ESX also introduced the idle memory tax to penalize VMs that had a large fraction of inactive allocated pages, a value that was statistically computed by sampling the VM working set through TLB entries. Configurable parameters such as min VM memory, max VM memory, VM share and idle memory tax rate helped ESX strike a balance between proportional share allocation and effective utilization of memory. ESX also dynamically allocated memory based on memory utilization levels such as high, soft, hard and low.

Evaluation
The performance overhead caused by introducing the memory technique was evaluated by running the dbench benchmark and it proved that the ballooning overhead was negligible. The effectiveness of the content based page sharing mechanism was evaluated by running the SPEC95 benchmark on an ESX server hosting homogeneous copies of Red Hat Linux 7.2. This evaluation demonstrates that the ESC server can reclaim large fraction of memory whenever such sharing potential exists. This sharing mechanism was also successfully demonstrated on real-life production deployments of the ESX server. The memory sampling technique to estimate the VM memory usage was verified through the toucher application, while a demonstration on the idle memory tax implementation successfully showed its role in guiding memory reclamation from an idle VM to an active VM. Finally, dynamic relocation was tested on a workload of five virtual machines with differing memory requirements through their execution timeline. The test confirmed that ESX server's memory management techniques can dynamically respond and adapt to rapidly changing memory requirements of its virtual machines.

While the above evaluations confirmed the viability of ESX Server's memory management techniques, I believe that two things could have been added to improve it. The first is that the content-based page sharing test was not performed on an ESX server hosting multiple heterogeneous Operating Systems, which would have likely showed weaker sharing patterns because most OS code segments would now no longer be sharable. Another evaluation deficiency in the sharing test is that the sharing profile for code segments against data segments has not been provided, the paper only computes the proportion of zero pages.

* Problem description
Reproduce the passage from the text on ESX memory management between "While the above" and "of zero pages.", inclusive. The records that come next have no connection to the text about ESX memory management.

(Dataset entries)
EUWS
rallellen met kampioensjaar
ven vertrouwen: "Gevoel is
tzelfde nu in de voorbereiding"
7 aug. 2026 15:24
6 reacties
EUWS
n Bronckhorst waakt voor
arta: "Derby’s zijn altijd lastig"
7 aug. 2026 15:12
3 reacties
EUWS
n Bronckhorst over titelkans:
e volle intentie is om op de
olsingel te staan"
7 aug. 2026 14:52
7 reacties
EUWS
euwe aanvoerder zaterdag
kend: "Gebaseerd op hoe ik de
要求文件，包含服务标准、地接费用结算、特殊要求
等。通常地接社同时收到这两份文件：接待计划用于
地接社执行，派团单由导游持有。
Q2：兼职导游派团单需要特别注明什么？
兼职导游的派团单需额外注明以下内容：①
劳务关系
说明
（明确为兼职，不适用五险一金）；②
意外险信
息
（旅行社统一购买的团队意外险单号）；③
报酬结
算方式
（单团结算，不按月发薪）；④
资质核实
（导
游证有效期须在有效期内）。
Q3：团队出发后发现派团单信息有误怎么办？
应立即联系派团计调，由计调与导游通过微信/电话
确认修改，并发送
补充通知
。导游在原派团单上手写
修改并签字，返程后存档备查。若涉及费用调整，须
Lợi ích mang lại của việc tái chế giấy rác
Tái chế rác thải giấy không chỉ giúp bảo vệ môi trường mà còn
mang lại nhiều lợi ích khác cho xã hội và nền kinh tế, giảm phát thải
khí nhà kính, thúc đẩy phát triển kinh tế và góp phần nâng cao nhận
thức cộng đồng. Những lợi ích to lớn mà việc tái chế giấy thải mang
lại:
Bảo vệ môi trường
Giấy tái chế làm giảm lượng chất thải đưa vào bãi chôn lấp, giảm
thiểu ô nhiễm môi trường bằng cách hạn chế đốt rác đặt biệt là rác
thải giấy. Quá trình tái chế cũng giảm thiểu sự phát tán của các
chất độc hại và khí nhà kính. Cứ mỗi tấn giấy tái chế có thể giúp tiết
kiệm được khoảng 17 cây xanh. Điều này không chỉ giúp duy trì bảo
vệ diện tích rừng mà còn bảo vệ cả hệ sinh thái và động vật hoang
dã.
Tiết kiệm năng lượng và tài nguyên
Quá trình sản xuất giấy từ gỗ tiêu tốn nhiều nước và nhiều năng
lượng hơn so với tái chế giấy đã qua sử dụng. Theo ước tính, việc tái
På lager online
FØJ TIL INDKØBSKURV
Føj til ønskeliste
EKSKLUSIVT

* Task solution
While the above evaluations confirmed the viability of ESX Server's memory management techniques, I believe that two things could have been added to improve it. The first is that the content-based page sharing test was not performed on an ESX server hosting multiple heterogeneous Operating Systems, which would have likely showed weaker sharing patterns because most OS code segments would now no longer be sharable. Another evaluation deficiency in the sharing test is that the sharing profile for code segments against data segments has not been provided, the paper only computes the proportion of zero pages.